The site is a standard Hugo static site deployable to Cloudflare Pages or Netlify.

Cloudflare Pages:

  1. Connect GitHub repo
  2. Build command: uv run python scripts/build.py
  3. Output directory: hugo/public

Netlify:

  1. Connect GitHub repo
  2. Build command: uv run python scripts/build.py
  3. Publish directory: hugo/public

The commit_obsidian.py script handles git authorship attribution (human vs AI edits):

# Preview what would be committed
uv run python scripts/commit_obsidian.py --dry-run

# Commit with correct authorship
uv run python scripts/commit_obsidian.py

Section Caps

To prevent runaway content generation, each section has a maximum article count configured in obsidian/workflow/evolution-state.yaml. When a section is full, automation shifts to improving existing content rather than creating new articles.

Default caps:

  • Primary section (topics/explorations): 200
  • Secondary section (concepts/patterns): 200
  • Tertiary section (voids/gaps): 100

Adjust caps in evolution-state.yaml under section_caps.


Tagging Workflow

Tags provide a free, bottom-up vocabulary for content discovery. They are distinct from the controlled topics and concepts fields.

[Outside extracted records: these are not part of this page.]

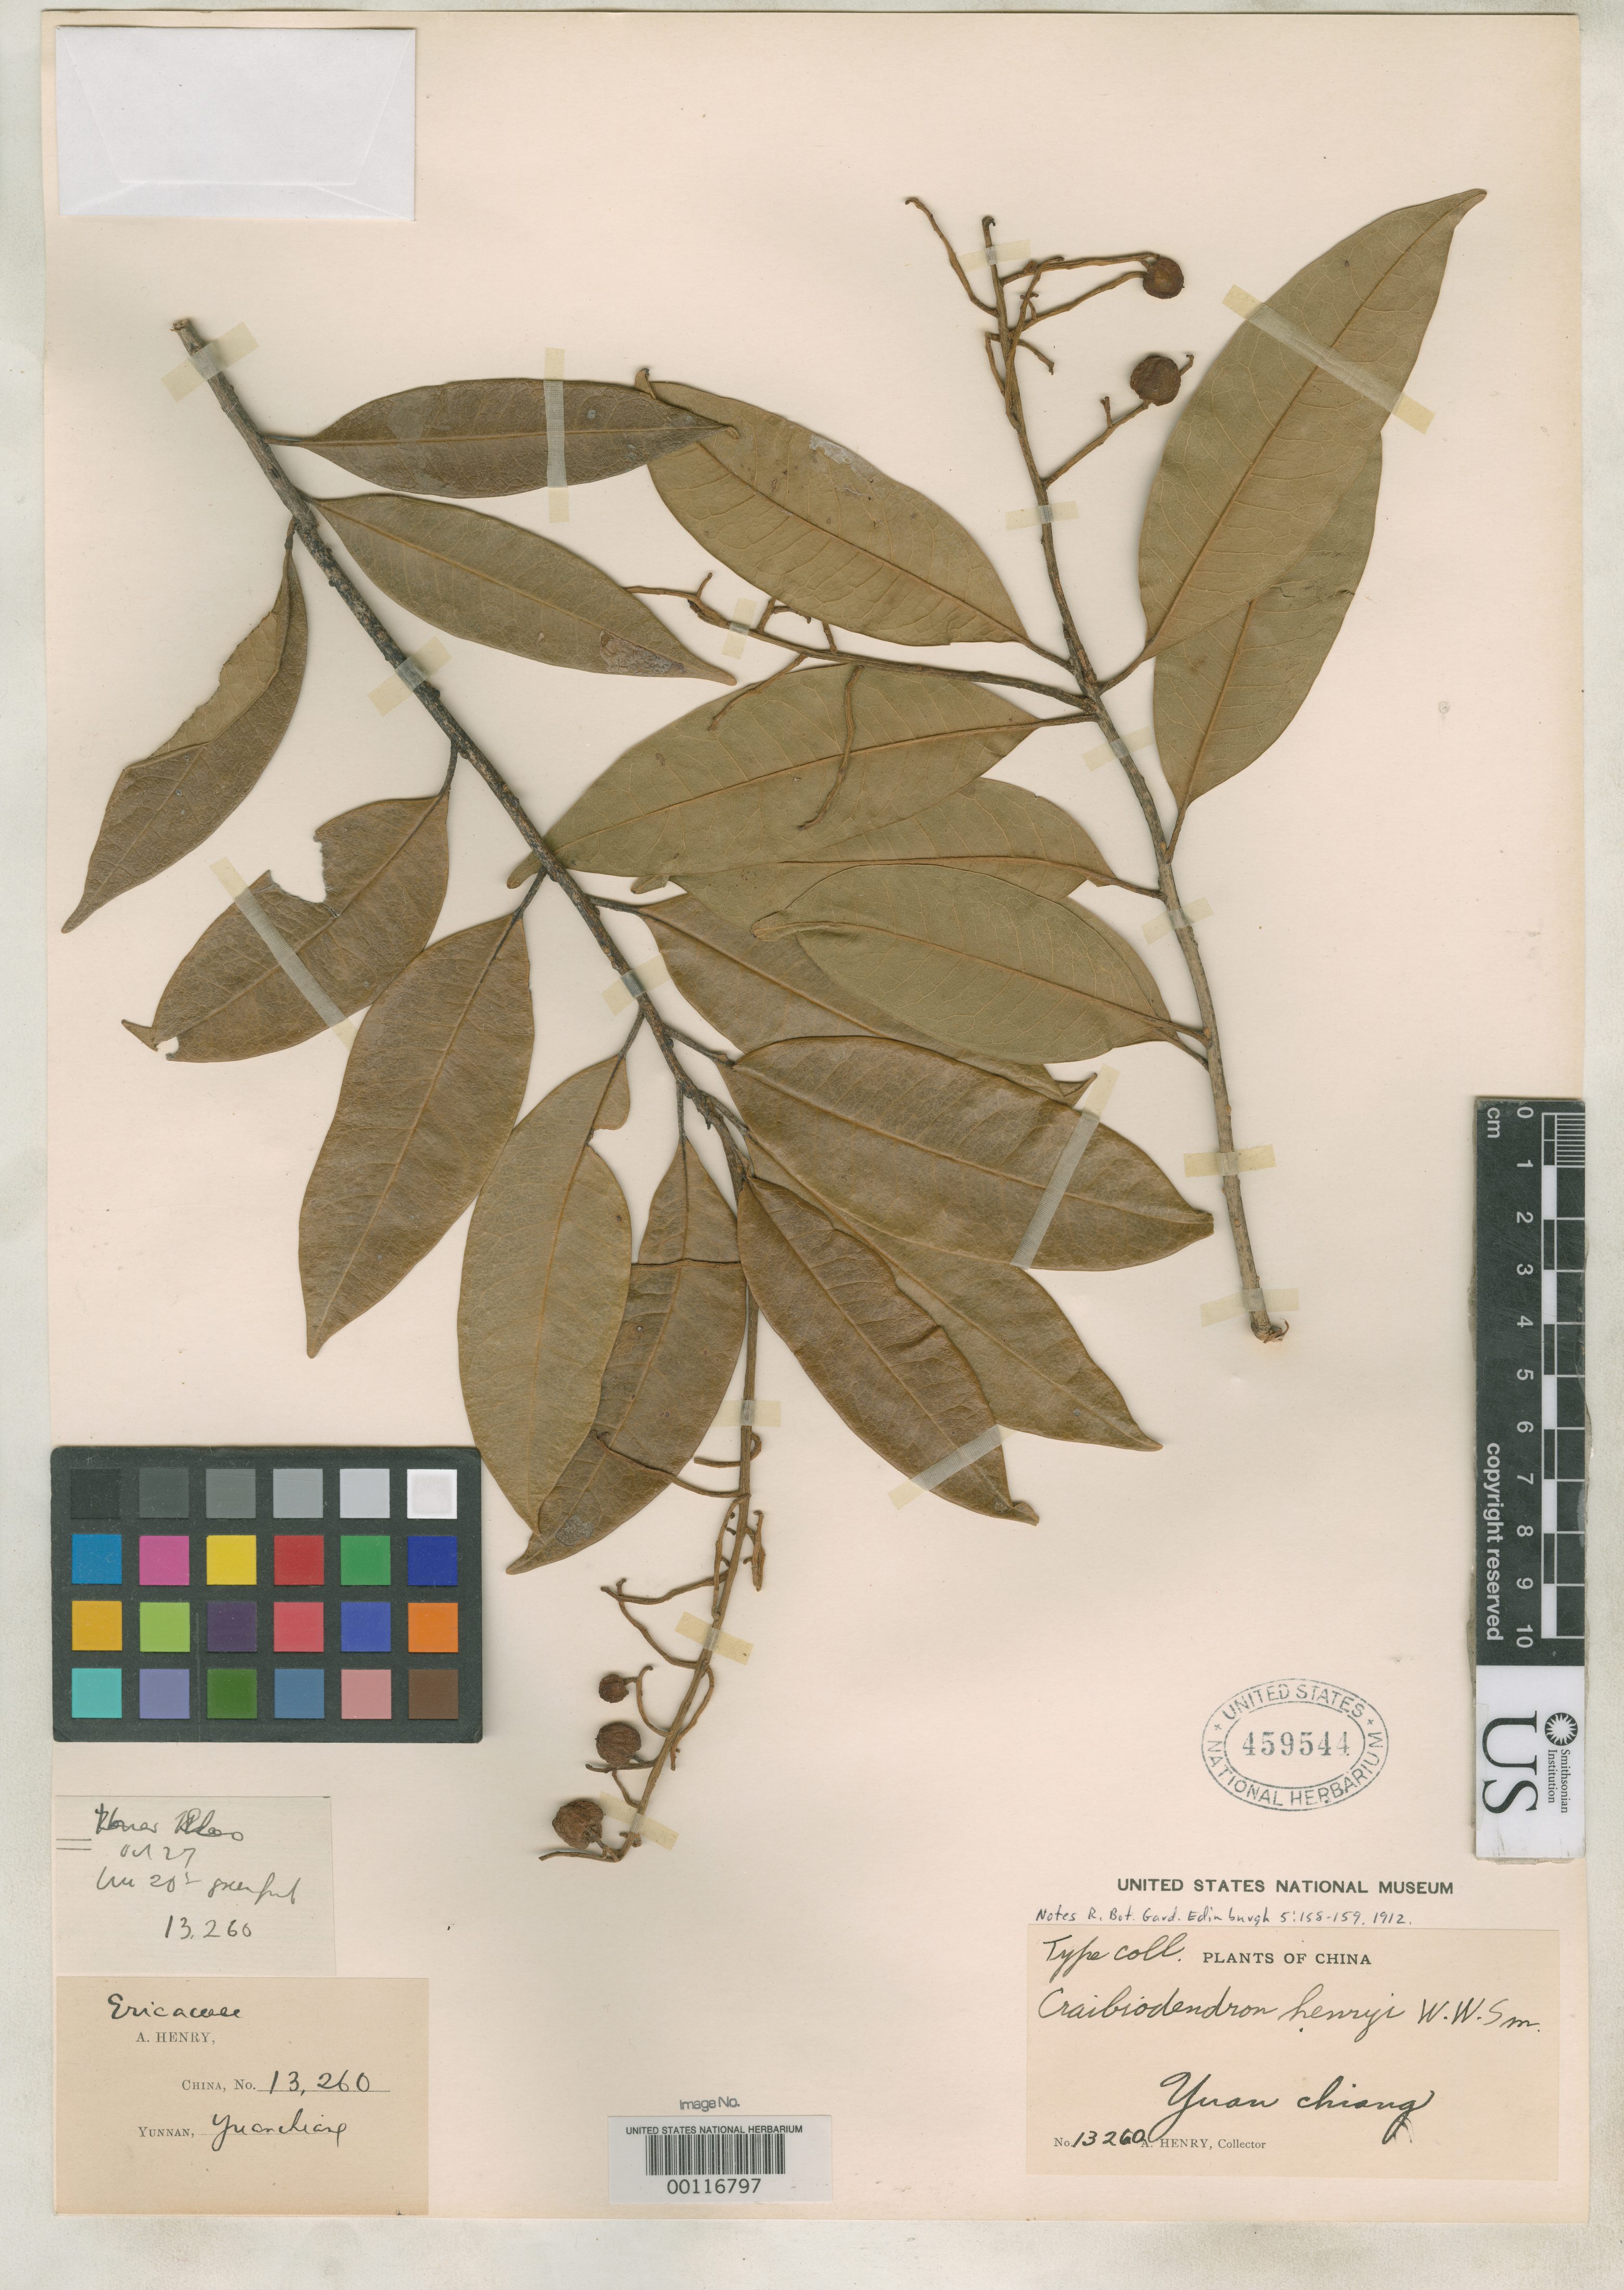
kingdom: Plantae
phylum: Tracheophyta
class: Magnoliopsida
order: Ericales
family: Ericaceae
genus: Craibiodendron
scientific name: Craibiodendron henryi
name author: W.W. Sm.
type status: Isosyntype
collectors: A. Henry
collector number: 13260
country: China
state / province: Yunnan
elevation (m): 1829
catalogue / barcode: US 459544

The Three Vocabulary Layers

FieldTypePurpose
tagsFolksonomy (free)Bottom-up themes; any author can add any tag
conceptsControlledDefined terms that have their own article in obsidian/concepts/
topicsControlledMain subject areas that have their own article in obsidian/topics/

Tag Format

  • Lowercase kebab-case only: human-ai-collaboration, not HumanAI or Human AI
  • 3–8 tags per article — prefer specificity over generality
  • Tags are plural themes, not titles or sentences

When to Add Tags

  • During expand-topic — tag new articles at creation time
  • During refine-draft — add missing tags when improving existing articles
  • During deep-review — review and correct tags alongside content

The Harvest Path

Tags accumulate bottom-up. When a tag appears on 5+ articles, consider:

  1. Is there already a concept or topic article covering this theme?
  2. If not, add an expand-topic task to create one
  3. Once the article exists, add its slug to the concepts or topics array on relevant articles

This is how controlled vocabulary grows organically from actual usage rather than top-down design.